*Circuit design text data*
────

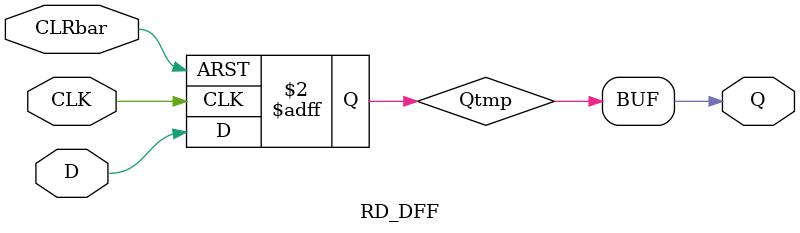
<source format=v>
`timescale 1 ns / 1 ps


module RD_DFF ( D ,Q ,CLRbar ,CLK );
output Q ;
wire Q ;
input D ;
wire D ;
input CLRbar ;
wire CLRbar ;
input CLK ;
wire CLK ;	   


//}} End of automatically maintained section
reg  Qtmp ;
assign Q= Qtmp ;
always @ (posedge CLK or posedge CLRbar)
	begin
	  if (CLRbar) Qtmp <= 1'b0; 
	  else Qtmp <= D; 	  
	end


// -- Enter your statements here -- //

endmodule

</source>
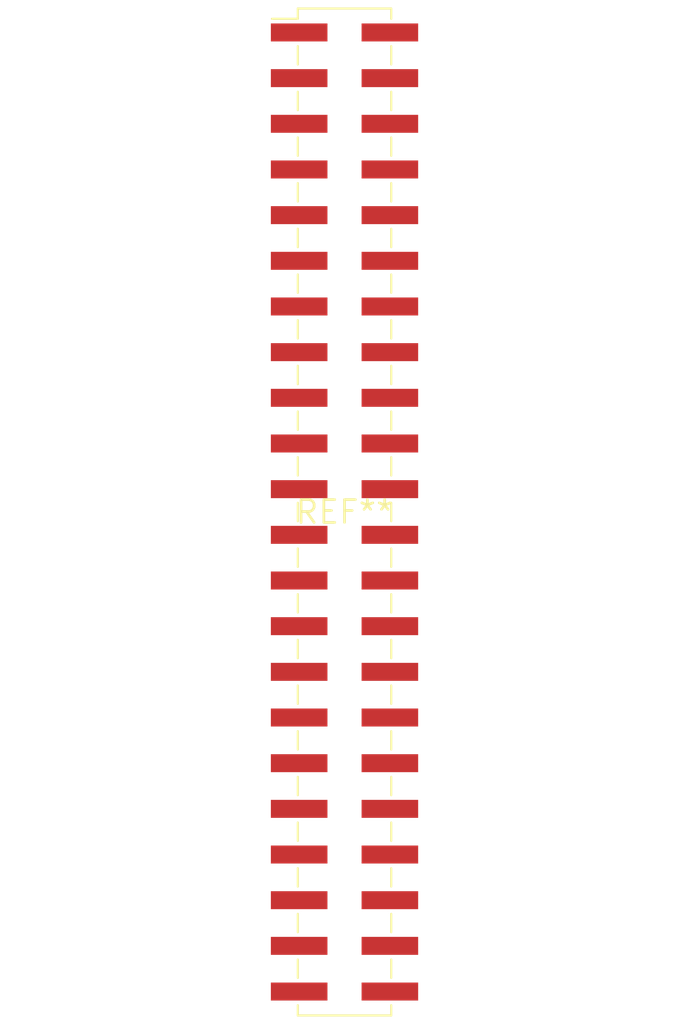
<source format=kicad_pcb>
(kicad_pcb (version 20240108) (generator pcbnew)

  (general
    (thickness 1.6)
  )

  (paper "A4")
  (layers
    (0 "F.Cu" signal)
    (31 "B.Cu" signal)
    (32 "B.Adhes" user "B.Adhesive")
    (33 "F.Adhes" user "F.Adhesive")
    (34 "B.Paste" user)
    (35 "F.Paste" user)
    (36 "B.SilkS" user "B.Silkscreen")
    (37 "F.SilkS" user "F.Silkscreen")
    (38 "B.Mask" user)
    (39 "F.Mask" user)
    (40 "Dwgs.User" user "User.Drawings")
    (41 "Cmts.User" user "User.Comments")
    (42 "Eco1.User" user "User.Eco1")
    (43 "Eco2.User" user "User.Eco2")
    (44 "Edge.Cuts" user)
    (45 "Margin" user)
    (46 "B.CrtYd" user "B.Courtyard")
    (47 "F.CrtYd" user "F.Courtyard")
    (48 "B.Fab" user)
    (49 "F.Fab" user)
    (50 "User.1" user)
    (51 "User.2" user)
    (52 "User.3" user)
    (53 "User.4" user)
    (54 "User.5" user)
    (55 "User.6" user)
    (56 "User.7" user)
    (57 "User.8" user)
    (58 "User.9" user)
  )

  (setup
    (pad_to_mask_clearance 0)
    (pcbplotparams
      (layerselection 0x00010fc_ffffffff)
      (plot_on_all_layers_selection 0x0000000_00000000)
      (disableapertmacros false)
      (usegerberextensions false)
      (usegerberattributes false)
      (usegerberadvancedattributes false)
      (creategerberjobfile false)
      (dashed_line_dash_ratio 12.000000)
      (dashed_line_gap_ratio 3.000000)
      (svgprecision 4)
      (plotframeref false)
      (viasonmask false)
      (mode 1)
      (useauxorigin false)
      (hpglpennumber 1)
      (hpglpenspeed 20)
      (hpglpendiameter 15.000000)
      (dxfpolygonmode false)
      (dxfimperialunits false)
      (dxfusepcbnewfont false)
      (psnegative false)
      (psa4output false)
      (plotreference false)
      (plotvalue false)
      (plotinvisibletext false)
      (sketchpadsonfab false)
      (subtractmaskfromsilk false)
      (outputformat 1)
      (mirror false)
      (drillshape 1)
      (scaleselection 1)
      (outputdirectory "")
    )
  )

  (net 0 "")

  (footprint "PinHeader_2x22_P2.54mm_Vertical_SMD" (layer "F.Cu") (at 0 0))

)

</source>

────

*Required work*
Check each line above for the string "SilkS" and return those that contain it.

*Completed task*
    (36 "B.SilkS" user "B.Silkscreen")
    (37 "F.SilkS" user "F.Silkscreen")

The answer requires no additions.